Single by Denzel Curry

from the EP 32 Zel/Planet Shrooms
- Released: June 9, 2015
- Recorded: 2014–15
- Length: 3:14
- Label: Loma Vista Recordings
- Songwriters: Denzel Curry; Ronald Spence Jr.;
- Producer: Ronny J

Denzel Curry singles chronology
| "Ice Age" (2015) | "Ultimate" (2015) | "Flying Nimbus" (2016) |

Music video
- "Ultimate" on YouTube

= Ultimate (Denzel Curry song) =

2015 single by Denzel Curry

"Ultimate" is a song by American rapper Denzel Curry, released on June 9, 2015, as the lead single from his debut double EP 32 Zel/Planet Shrooms. Produced and co-written by Ronny J, it is considered Curry's breakout hit.

The song went viral in early 2016 when users of the video hosting service Vine began uploading various memes in which the song's hook would play towards the end of the video. The meme spread to other websites such as YouTube.

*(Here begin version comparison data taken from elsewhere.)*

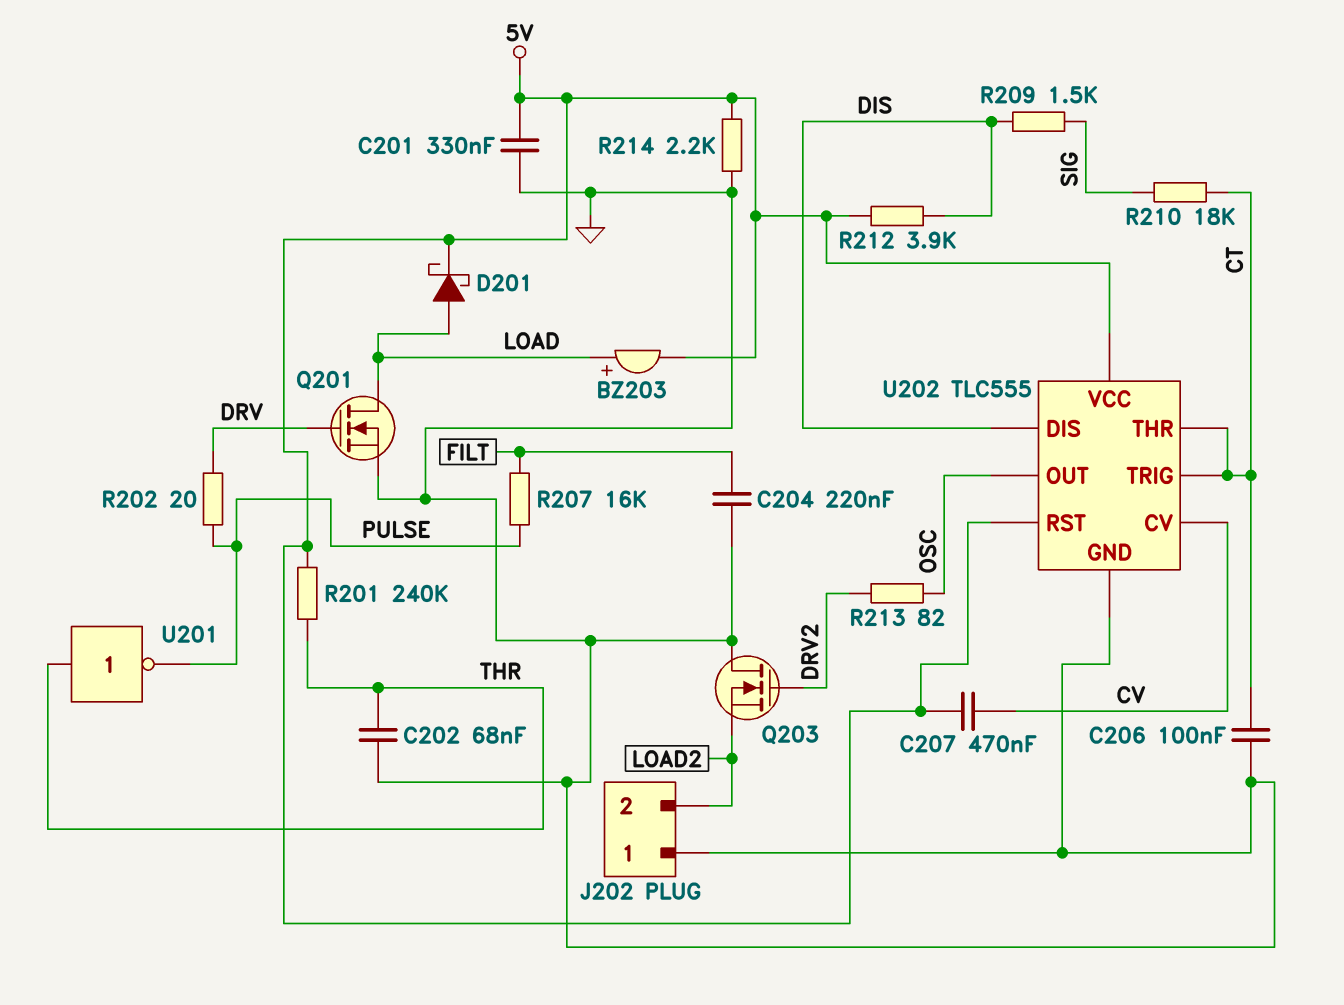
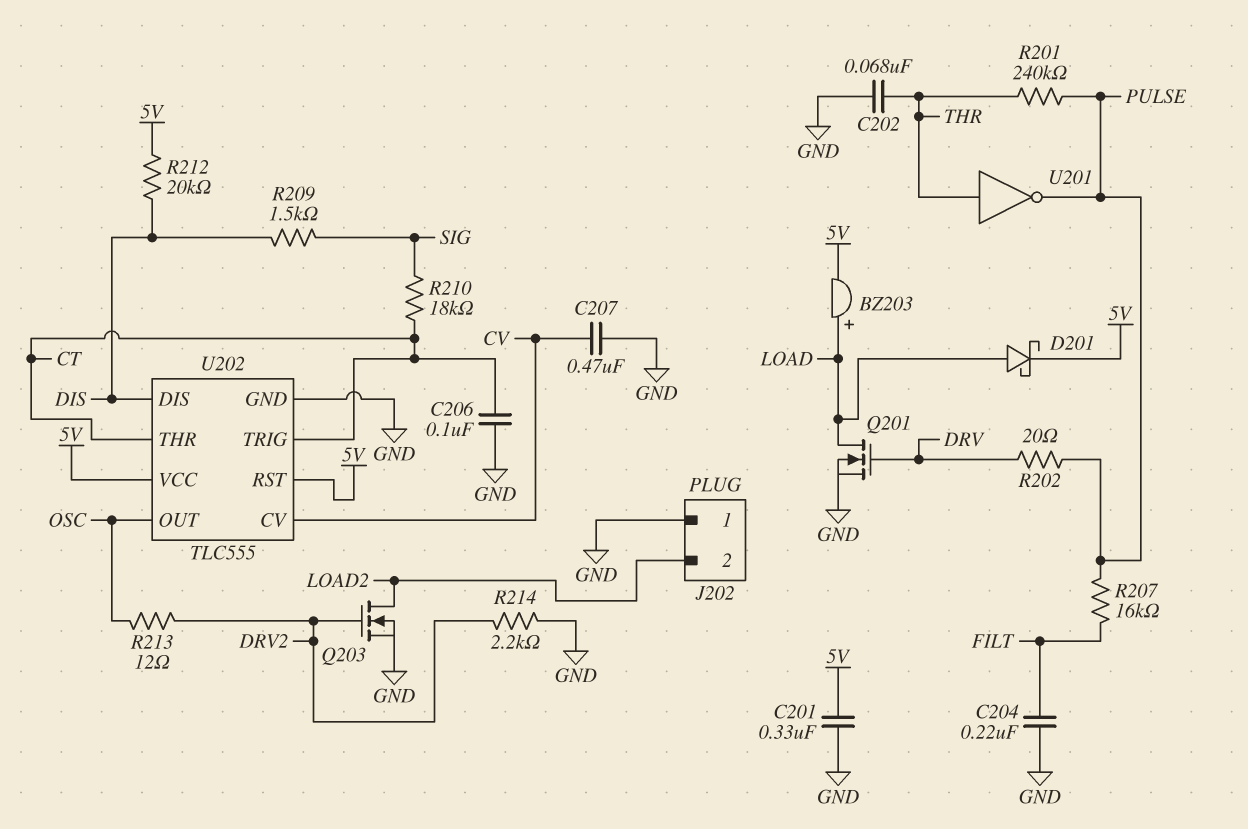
C207: 470nF (5V, CV) -> 470nF (CV, GND)
Q203: NMOS (G DRV2, D GND, S LOAD2) -> NMOS (G DRV2, D LOAD2, S GND)
R201: 240k (5V, THR) -> 240k (PULSE, THR)
R212: 3.9k (5V, DIS) -> 20k (5V, DIS)
R213: 82 (DRV2, OSC) -> 12 (DRV2, OSC)
R214: 2.2k (5V, GND) -> 2.2k (DRV2, GND)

The official remix of the song, featuring American rapper Juicy J, appears on the remastered version of 32 Zel/Planet Shrooms. A music video for the remix was released on March 20, 2019.

==Charts==

| Chart (2016) | Peak position |
|---|---|
| US R&B/Hip-Hop Digital Songs (Billboard) | 38 |

==Certifications==

| Region | Certification | Certified units/sales |
| Australia (ARIA) | Gold | 35,000^{‡} |
| New Zealand (RMNZ) | Gold | 15,000^{‡} |
| Poland (ZPAV) | Gold | 25,000^{‡} |
| United States (RIAA) | Platinum | 1,000,000^{‡} |
^{‡} Sales+streaming figures based on certification alone.